Can not connect to device - only get "Self-Assigned IP"

Hello guys,

a couple of days ago I started using LEDE on my first device.
I could use the device for a couple of hours with wifi and ethernet.

Then I changed something (maybe related to dhcp) in the devices settings and now I can not connect to it anymore. Not through WiFi and not through Ethernet. On both channels I only get the "Self-Assigned IP" message in the network settings.

I also tried to reset it through the hardware button and connecting via the failsafe mode. Both apparently don't work.

Any suggestions?

More Info:
Device: TP-Link RE450 (Repeater)
Lede 17.01.4 generic re450

Devices I tried to connect:
iMac via Ethernet and Wifi
Macbook via Wifi
iPhone via Wifi
Android Phone via Wifi

None of them are able to connect to the repeater.

Can you provide me with some solutions?

BTW: I am not able to provide you with logs because I can't connect to it :smiley:

Looks like you disabled the DHCP server; let's assume there is nothing else broken.

Configure your computer to use a fixed IP address, instead of asking for one to the server; try with these parameters:

  • IP address = 192.168.1.100
  • netmask = 255.255.255.0
  • gateway = 192.168.1.1
  • DNS = 192.168.1.1

Now try first to ping the router at 192.168.1.1, then connect to it by WEB / SSH, and try to fix it.

Hey @eduperez!
Thanks for your quick response. I tried what you said.

I didn't found "gateway" on my settings so I typed it into "router" - is that the same thing?

Now when I ping the IP 192.168.1.1 I get "Host Down" as a message back. Is that a good thing?!

Because the host is down I still can not reach SSH/Web on the device.

Do you have any other suggestions?

If you can't recover from this state, there is no TFTP recovery option on this model and you would have to use TTL to recover.
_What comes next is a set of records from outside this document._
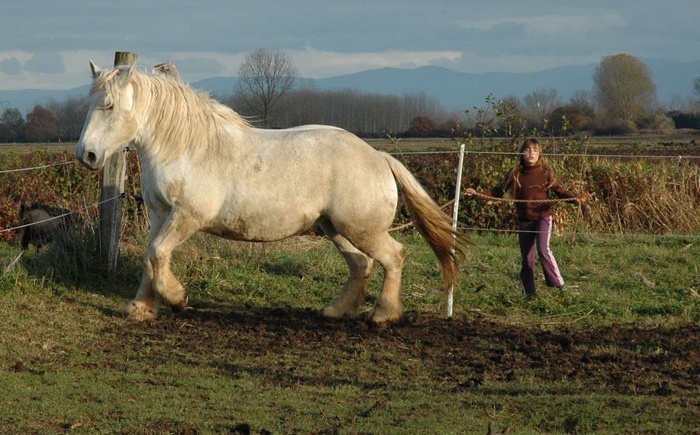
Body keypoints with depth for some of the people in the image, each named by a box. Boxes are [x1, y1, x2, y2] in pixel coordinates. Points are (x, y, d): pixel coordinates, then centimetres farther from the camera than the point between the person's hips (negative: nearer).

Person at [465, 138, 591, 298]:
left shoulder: (545, 173, -2)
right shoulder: (515, 174, 3)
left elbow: (559, 190, -4)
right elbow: (499, 191, 8)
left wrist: (575, 199, -22)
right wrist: (477, 194, -1)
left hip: (543, 217, -3)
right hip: (524, 220, 3)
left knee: (543, 249, -22)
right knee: (527, 258, 8)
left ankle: (557, 283, -11)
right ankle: (529, 292, 18)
When you tried the failsafe mode, you were using an Ethernet cable plugged into LAN1?

yes I did use a wired connection to the device.
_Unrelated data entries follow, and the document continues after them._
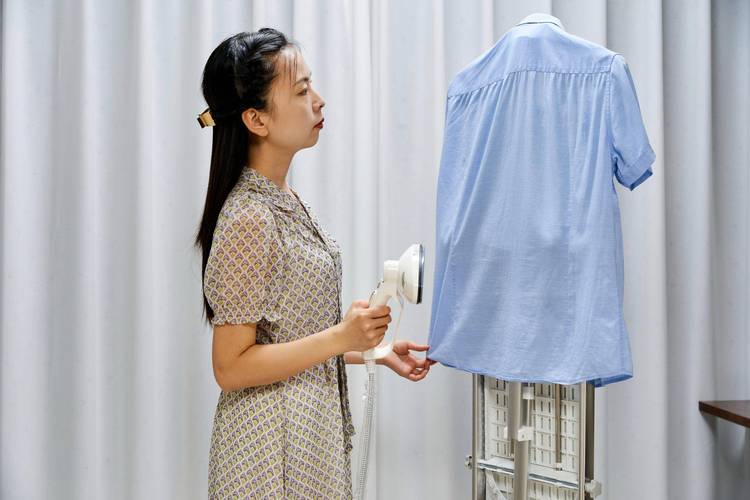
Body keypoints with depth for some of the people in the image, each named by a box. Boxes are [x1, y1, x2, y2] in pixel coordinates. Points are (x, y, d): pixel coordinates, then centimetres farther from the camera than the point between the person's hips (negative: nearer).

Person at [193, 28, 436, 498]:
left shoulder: (288, 201, 5)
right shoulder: (248, 219, -21)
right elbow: (231, 367, -20)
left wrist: (377, 351, 9)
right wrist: (341, 338, -24)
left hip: (313, 433, 8)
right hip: (273, 448, -8)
Yes, "router" is probably the same as "gateway"... it all depends on the preferences of whoever made the software.

And that is all the good news I have... if that did not work (and "host down" is definitively a bad thing), then you changed something else than the DHCP server, and things are going to be harder to fix.

Do you remember if perhaps you could have changed the IP address also? If we cannot guess the IP address for the router, or if the LAN interface is disabled, then your only options are failsafe mode or a TTL adapter.

So if I run the arp -a command I get these responses:

image

Can you try the solution with the packet sniffer documented in the failsafe:

Wait (with a packet sniffer) for a special broadcast packet and press a button (...)

This would at least tell us that your router can still be reached and possibly achieve failsafe. You can use Wireshark, available for Mac.